What to do:
Extend the news report on Iran's conversion of yellowcake uranium, starting after its last sentence.

Excerpt provided:
────

Iran (search) said Wednesday it has processed several tons of raw "yellowcake" uranium (search) to prepare it for enrichment — a key step in developing atomic weapons — in defiance of the U.N. nuclear watchdog agency.
Converting raw uranium into hexafluoride gas does not violate any agreements Iran has made regarding its nuclear program and was done with the full knowledge of the International Atomic Energy Agency (search). However, it draws Iran and the United States — which quickly voiced its disapproval — closer to a showdown before the U.N. Security Council.
The IAEA board of governors specifically demanded last month that Iran stop all enrichment-related activities, and cited the plans to convert raw uranium into hexafluoride gas as particularly alarming. Iran has refused to back down, and its parliament is studying a bill that would require the government to proceed with the enrichment process over any objections.
Hossein Mousavian, Iran's chief delegate to the IAEA, would not specify how much hexafluoride gas had been produced, but he told The Associated Press in an interview that a few tons of raw uranium — also known as yellowcake — had been converted.
The conversion process yields nearly the same amount of gas, meaning a few tons would have been produced.
"We have used part of the raw uranium we had. A few tons of yellowcake has been converted," Mousavian told the AP.
"We are not in a hurry to do it," he added. "The amount we've produced is (for) an experimental process, not industrial production."
It also is less than what experts estimate would be required to make a single bomb — something Iran insists it has no intention of doing.
A diplomat close to the agency told the AP in Vienna that although the conversion does not contradict Iran's obligations, it will be viewed by some countries as a provocation.
In the United States, the White House quickly disapproved, with spokesman Scott McClellan again accusing Iran of pursuing nuclear weapons and saying it must give up the quest.

────

Dataset entries:
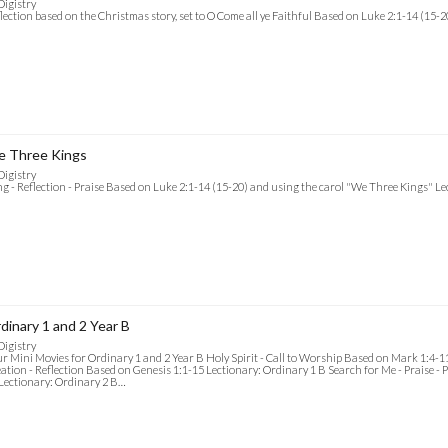
Digistry
lection based on the Christmas story, set to O Come all ye Faithful Based on Luke 2:1-14 (15-
 Three Kings
Digistry
g - Reflection - Praise Based on Luke 2:1-14 (15-20) and using the carol "We Three Kings" L
dinary 1 and 2 Year B
Digistry
r Mini Movies for Ordinary 1 and 2 Year B Holy Spirit - Call to Worship Based on Mark 1:4-1
ation - Reflection Based on Genesis 1:1-15 Lectionary: Ordinary 1 B Search for Me - Praise - 
Lectionary: Ordinary 2 B…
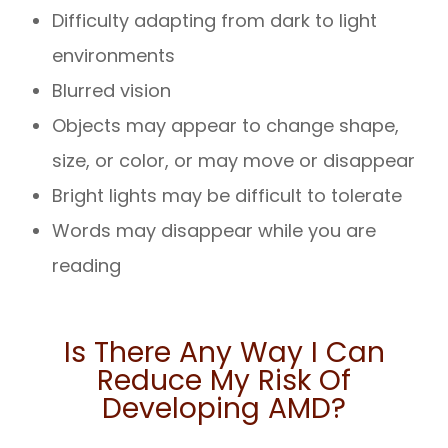
Difficulty adapting from dark to light
environments
Blurred vision
Objects may appear to change shape,
size, or color, or may move or disappear
Bright lights may be difficult to tolerate
Words may disappear while you are
reading
Is There Any Way I Can
Reduce My Risk Of
Developing AMD?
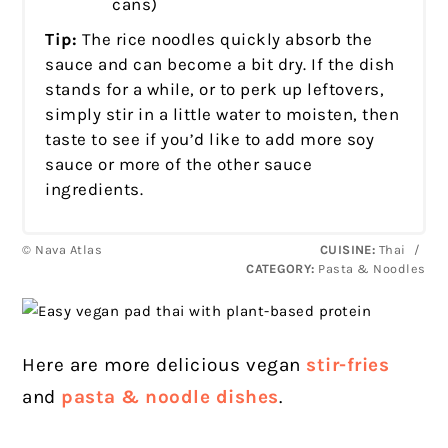
cans)
Tip:
The rice noodles quickly absorb the
sauce and can become a bit dry. If the dish
stands for a while, or to perk up leftovers,
simply stir in a little water to moisten, then
taste to see if you’d like to add more soy
sauce or more of the other sauce
ingredients.
© Nava Atlas
CUISINE:
Thai
/
CATEGORY:
Pasta & Noodles
Here are more delicious vegan
stir-fries
and
pasta & noodle dishes
.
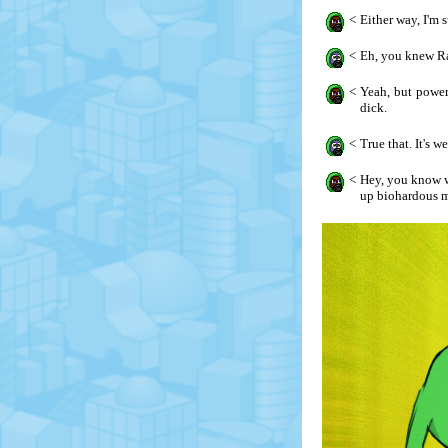
<
Either way, I'm 
<
Eh, you knew Ra
<
Yeah, but power
dick.
<
True that. It's 
<
Hey, you know wh
up biohardous m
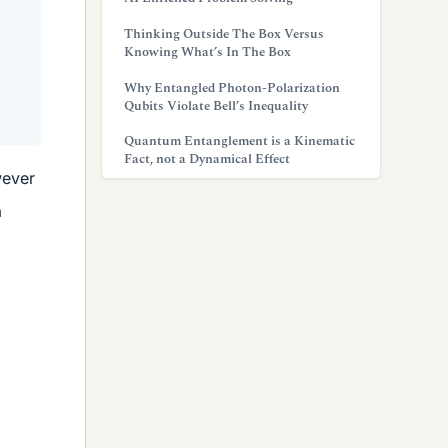
Thinking Outside The Box Versus
Knowing What’s In The Box
Why Entangled Photon-Polarization
Qubits Violate Bell’s Inequality
Quantum Entanglement is a Kinematic
Fact, not a Dynamical Effect
wever
a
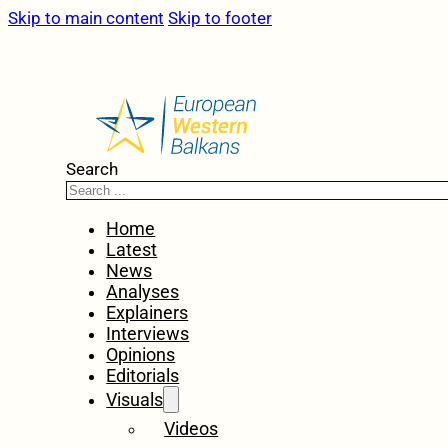
Skip to main content
Skip to footer
Search
Home
Latest
News
Analyses
Explainers
Interviews
Opinions
Editorials
Visuals
Videos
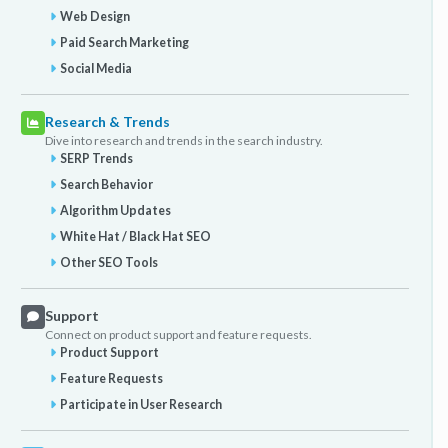
Web Design
Paid Search Marketing
Social Media
Research & Trends
Dive into research and trends in the search industry.
SERP Trends
Search Behavior
Algorithm Updates
White Hat / Black Hat SEO
Other SEO Tools
Support
Connect on product support and feature requests.
Product Support
Feature Requests
Participate in User Research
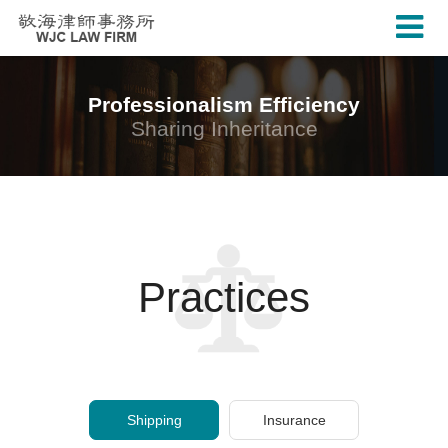
Professionalism Efficiency
Sharing Inheritance
Practices
Shipping
Insurance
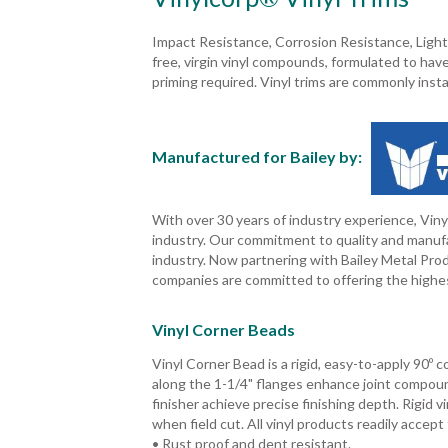
Impact Resistance, Corrosion Resistance, Light
free, virgin vinyl compounds, formulated to have
priming required. Vinyl trims are commonly insta
Manufactured for Bailey by:
With over 30 years of industry experience, Vinyl
industry. Our commitment to quality and manufa
industry. Now partnering with Bailey Metal Pro
companies are committed to offering the highes
Vinyl Corner Beads
Vinyl Corner Bead is a rigid, easy-to-apply 90º 
along the 1-1/4" flanges enhance joint compou
finisher achieve precise finishing depth. Rigid 
when field cut. All vinyl products readily accept
• Rust proof and dent resistant.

────

Result of the exercise:
"The international community is speaking very clearly to Iran: If they continue in the direction they are going we will have to look at what additional action may need to be taken, including looking to the U.N. Security Council," he said.
Last month, the IAEA's board of governors unanimously passed a resolution demanding for the first time that Iran freeze all work on uranium enrichment, including conversion. The board suggested Iran could ultimately face U.N. sanctions if it defied the demands.
Mousavian, who also heads the Foreign Policy Committee at Iran's Supreme National Security Council, said the IAEA "knows of every milligram of uranium converted."
In Vienna, IAEA spokeswoman Melissa Fleming agreed the process was "being done fully under IAEA's watch," but said she could not immediately confirm how far the Iranians had gotten.
"Inspectors are visiting that facility and we have other verification tools that are providing us with constant information about the operation of that facility," Fleming said.
Uranium hexafluoride gas is the material that, in the next stage, is fed into centrifuges used to enrich uranium. Uranium enriched to a low level is used to produce nuclear fuel to generate electricity and enriched further can be used to manufacture atomic bombs.
Iran said last month that it had started converting about 40 tons of raw uranium being mined for enrichment, but Wednesday's remarks were the first confirmation Iran had gone beyond creating precursors to the gas.
Thus far, Iran has said it is honoring a pledge not to put uranium hexafluoride gas into centrifuges, spin it and make enriched uranium. That, however, could change soon.
In Iran, the nuclear program is a matter of national pride — an area where the conservative parliament and reformist government of President Mohammad Khatami agree. Legislation being drafted by conservative lawmakers to force the government to resume uranium enrichment ultimately is expected to be approved.
Mousavian said, however, that Iran is ready to guarantee that its nuclear program will not be diverted to military use and to take steps to eliminate concerns.
"IAEA is the responsible body for nonproliferation. Iran is prepared to consider any IAEA proposal to take specific measures that its nuclear program will not be diverted toward weapons in the future. The specific measures should be defined by the IAEA," he said.
Mousavian warned that the international community, not Iran, will suffer if Iran is sanctioned. He reiterated Iranian warnings that Tehran would then stop implementing what is known as the additional protocol to the Nuclear Nonproliferation Treaty, which allows unfettered IAEA inspections of Iranian facilities.
"Referring Iran to the U.N. will not change the nuclear capability we already possess. The victim will be the additional protocol and NPT [nonproliferation treaty], not Iran," he said.